X

Streaming Apparently Makes It Harder To Decide What To Watch

Featured image for Streaming Apparently Makes It Harder To Decide What To Watch

Results from a new report suggest the use of streaming services make it more difficult for viewers to choose what to watch.

The findings come from the latest Nielsen Total Audience Report and point to how streaming services now give consumers too much choice, which in some instances leads to consumers making no choice at all.

The two key points the report focuses on to make the assertion is that fifty-eight percent of respondents said they tend to “tune into their favorite channels” and that twenty-one percent eventually “decide not to watch and do another activity.” This is in relation to when a user wants to watch something, but doesn’t know exactly what they want to watch.

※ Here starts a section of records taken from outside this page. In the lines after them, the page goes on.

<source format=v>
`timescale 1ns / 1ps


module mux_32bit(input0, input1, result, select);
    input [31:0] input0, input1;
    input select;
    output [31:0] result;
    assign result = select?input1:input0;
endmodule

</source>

Building off of these points, the report argues that when looking to find content to watch, viewers prefer simply to revert back to their traditional viewing habits of tuning directly into a favorite channel or scanning through the channels. In the same sense, they do not prefer to browse subscription streaming service menus or watch recommended content from those services.

The report further asserts this is in part the result of streaming service menus not doing enough to engage the users in the first place.

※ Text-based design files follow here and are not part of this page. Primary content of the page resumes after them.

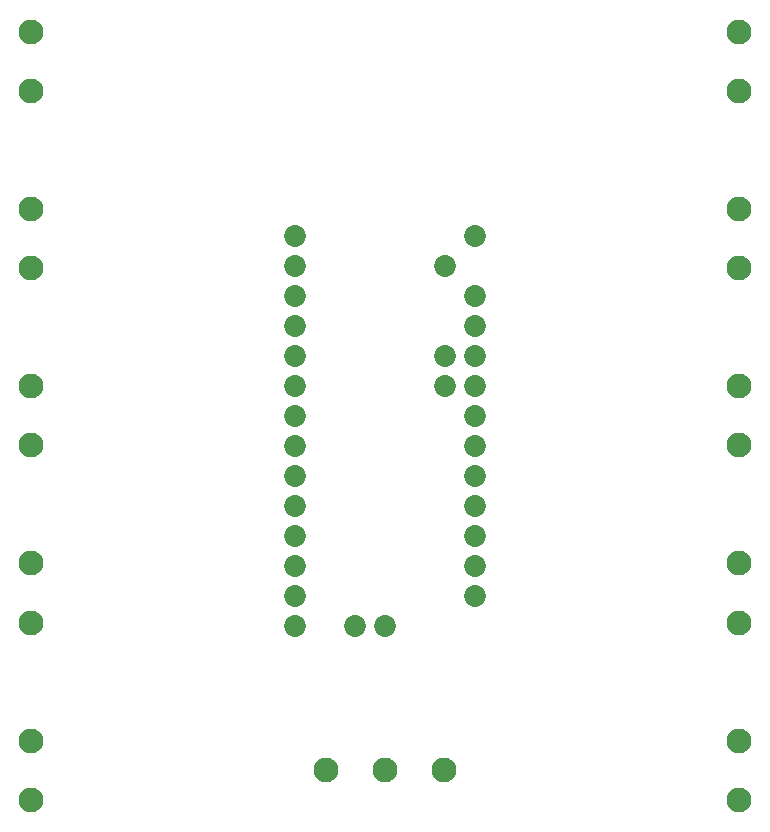
<source format=gbs>
G04 Layer: BottomSolderMaskLayer*
G04 EasyEDA v6.4.25, 2022-01-30T06:19:27+11:00*
G04 a67cddfb3fce44daa9051d46cbbcc19f,10*
G04 Gerber Generator version 0.2*
G04 Scale: 100 percent, Rotated: No, Reflected: No *
G04 Dimensions in millimeters *
G04 leading zeros omitted , absolute positions ,4 integer and 5 decimal *
%FSLAX45Y45*%
%MOMM*%

%ADD29C,2.1016*%
%ADD30C,1.8532*%

%LPD*%
D29*
G01*
X999997Y7250455D03*
G01*
X999997Y6749567D03*
D30*
G01*
X3237991Y5523992D03*
G01*
X3237991Y5269992D03*
G01*
X3237991Y5015992D03*
G01*
X3237991Y4761992D03*
G01*
X3745991Y2221992D03*
G01*
X3999991Y2221992D03*
G01*
X4761991Y5015992D03*
G01*
X4761991Y5523992D03*
G01*
X4507991Y5269992D03*
G01*
X4507991Y4253992D03*
G01*
X4761991Y3745992D03*
G01*
X4761991Y3491992D03*
G01*
X3237991Y4507992D03*
G01*
X3237991Y4253992D03*
G01*
X3237991Y3999992D03*
G01*
X3237991Y3745992D03*
G01*
X3237991Y3491992D03*
G01*
X3237991Y3237992D03*
G01*
X3237991Y2983992D03*
G01*
X3237991Y2729992D03*
G01*
X3237991Y2475992D03*
G01*
X3237991Y2221992D03*
G01*
X4761991Y2475992D03*
G01*
X4761991Y2729992D03*
G01*
X4761991Y2983992D03*
G01*
X4761991Y3237992D03*
G01*
X4761991Y3999992D03*
G01*
X4761991Y4253992D03*
G01*
X4761991Y4507992D03*
G01*
X4507991Y4507992D03*
G01*
X4761991Y4761992D03*
D29*
G01*
X999997Y5750432D03*
G01*
X999997Y5249545D03*
G01*
X999997Y4250436D03*
G01*
X999997Y3749547D03*
G01*
X999997Y2750438D03*
G01*
X999997Y2249551D03*
G01*
X999997Y1250442D03*
G01*
X999997Y749554D03*
G01*
X7000011Y6749542D03*
G01*
X7000011Y7250429D03*
G01*
X7000011Y5249545D03*
G01*
X7000011Y5750432D03*
G01*
X7000011Y3749547D03*
G01*
X7000011Y4250436D03*
G01*
X7000011Y2249551D03*
G01*
X7000011Y2750438D03*
G01*
X7000011Y749554D03*
G01*
X7000011Y1250442D03*
G01*
X3499993Y999997D03*
G01*
X4000118Y999997D03*
G01*
X4499990Y999997D03*
M02*

</source>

As to be expected, the report did find these results vary somewhat when it comes to age differences. For example, Nielsen states that younger viewers are more likely than older viewers to navigate a streaming service’s menu, watch recommendations watch “something different than usual,” and/or “check out short clips online.”

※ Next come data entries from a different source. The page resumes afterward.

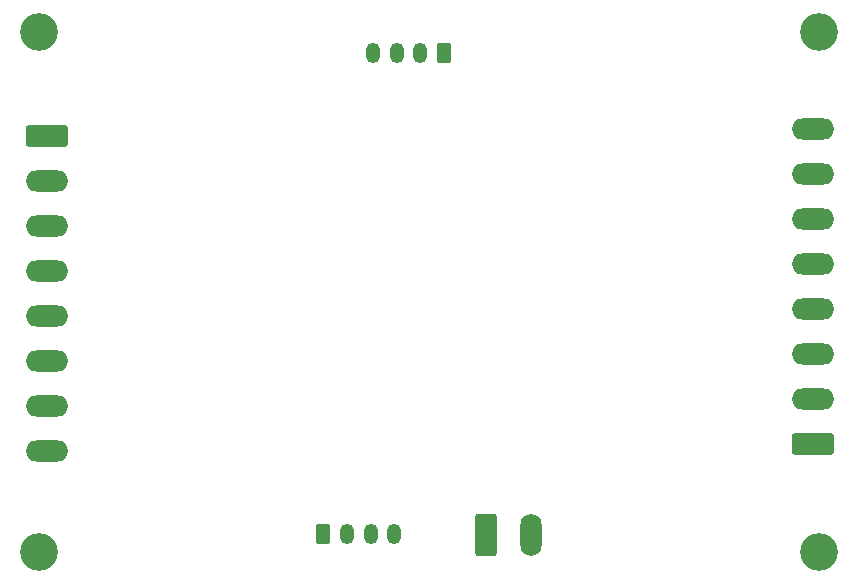
<source format=gbr>
G04 #@! TF.GenerationSoftware,KiCad,Pcbnew,8.0.0*
G04 #@! TF.CreationDate,2024-03-12T13:11:19+03:00*
G04 #@! TF.ProjectId,industrial_mcp23017_input_device_v02,696e6475-7374-4726-9961-6c5f6d637032,rev?*
G04 #@! TF.SameCoordinates,Original*
G04 #@! TF.FileFunction,Soldermask,Bot*
G04 #@! TF.FilePolarity,Negative*
%FSLAX46Y46*%
G04 Gerber Fmt 4.6, Leading zero omitted, Abs format (unit mm)*
G04 Created by KiCad (PCBNEW 8.0.0) date 2024-03-12 13:11:19*
%MOMM*%
%LPD*%
G01*
G04 APERTURE LIST*
G04 Aperture macros list*
%AMRoundRect*
0 Rectangle with rounded corners*
0 $1 Rounding radius*
0 $2 $3 $4 $5 $6 $7 $8 $9 X,Y pos of 4 corners*
0 Add a 4 corners polygon primitive as box body*
4,1,4,$2,$3,$4,$5,$6,$7,$8,$9,$2,$3,0*
0 Add four circle primitives for the rounded corners*
1,1,$1+$1,$2,$3*
1,1,$1+$1,$4,$5*
1,1,$1+$1,$6,$7*
1,1,$1+$1,$8,$9*
0 Add four rect primitives between the rounded corners*
20,1,$1+$1,$2,$3,$4,$5,0*
20,1,$1+$1,$4,$5,$6,$7,0*
20,1,$1+$1,$6,$7,$8,$9,0*
20,1,$1+$1,$8,$9,$2,$3,0*%
G04 Aperture macros list end*
%ADD10RoundRect,0.250000X0.350000X0.625000X-0.350000X0.625000X-0.350000X-0.625000X0.350000X-0.625000X0*%
%ADD11O,1.200000X1.750000*%
%ADD12RoundRect,0.250000X-0.350000X-0.625000X0.350000X-0.625000X0.350000X0.625000X-0.350000X0.625000X0*%
%ADD13RoundRect,0.250000X1.550000X-0.650000X1.550000X0.650000X-1.550000X0.650000X-1.550000X-0.650000X0*%
%ADD14O,3.600000X1.800000*%
%ADD15C,3.200000*%
%ADD16RoundRect,0.250000X-1.550000X0.650000X-1.550000X-0.650000X1.550000X-0.650000X1.550000X0.650000X0*%
%ADD17RoundRect,0.250000X-0.650000X-1.550000X0.650000X-1.550000X0.650000X1.550000X-0.650000X1.550000X0*%
%ADD18O,1.800000X3.600000*%
G04 APERTURE END LIST*
D10*
X107250000Y-62750000D03*
D11*
X105250000Y-62750000D03*
X103250000Y-62750000D03*
X101250000Y-62750000D03*
D12*
X97050000Y-103500000D03*
D11*
X99050000Y-103500000D03*
X101050000Y-103500000D03*
X103050000Y-103500000D03*
D13*
X138467500Y-95830000D03*
D14*
X138467500Y-92020000D03*
X138467500Y-88210000D03*
X138467500Y-84400000D03*
X138467500Y-80590000D03*
X138467500Y-76780000D03*
X138467500Y-72970000D03*
X138467500Y-69160000D03*
D15*
X73000000Y-61000000D03*
X139050000Y-105000000D03*
X139050000Y-61000000D03*
D16*
X73650000Y-69760000D03*
D14*
X73650000Y-73570000D03*
X73650000Y-77380000D03*
X73650000Y-81190000D03*
X73650000Y-85000000D03*
X73650000Y-88810000D03*
X73650000Y-92620000D03*
X73650000Y-96430000D03*
D15*
X73000000Y-105000000D03*
D17*
X110850000Y-103517500D03*
D18*
X114660000Y-103517500D03*
M02*

</source>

By the same token, those younger viewers were also found to be less reliant on tuning into their favorite channel or scanning through channels. For example, with 18-34 year-olds, fifty-three percent frequently ‘tune in’ while forty-five percent ‘browse menus.’ This compares to sixty-three percent of 35-49 year-olds who ‘tune in’ and thirty-four percent who ‘browse menus.’

It is also worth pointing out that these are not either/or responses. In other words, it is not that fifty-eight percent of respondents overall ‘tune in’ compared to thirty-three percent overall that browse menus, but the results are based on the top two answers selected from a pre-set list by each user. Therefore, not only is this not a 100-percent total that’s being discussed, but it is more of a ranking of the preferences of how viewers access content.

What’s more, there’s a far more revealing stat in the report which arguably offsets most of what is discussed and that’s two-thirds of adult streamers in the U.S. “know exactly” what they want to watch when they sit down to watch. Considering the report is primarily focused on what viewers do when they do not know what to watch, the difference in the methods listed above are only relevant to the minority of cases to begin with.

What should be taken from this report is that streaming services, or more specifically SVOD services, are not a direct replacement for live TV. Instead, they are complementary and whether a viewer accesses live TV content via cable/satellite or through a live TV streaming service, they are still more likely to check “what’s on now” than “what’s available in general.”

That’s not quite the same as suggesting there’s too much choice on offer, or that streaming services, SVOD or otherwise, need to do more to auto-direct viewers to content they might be interested in. After all, viewers who still pay for live TV are going to want to get their money’s worth and considering that’s the most expensive access point for viewers, it makes sense they would gravitate there first.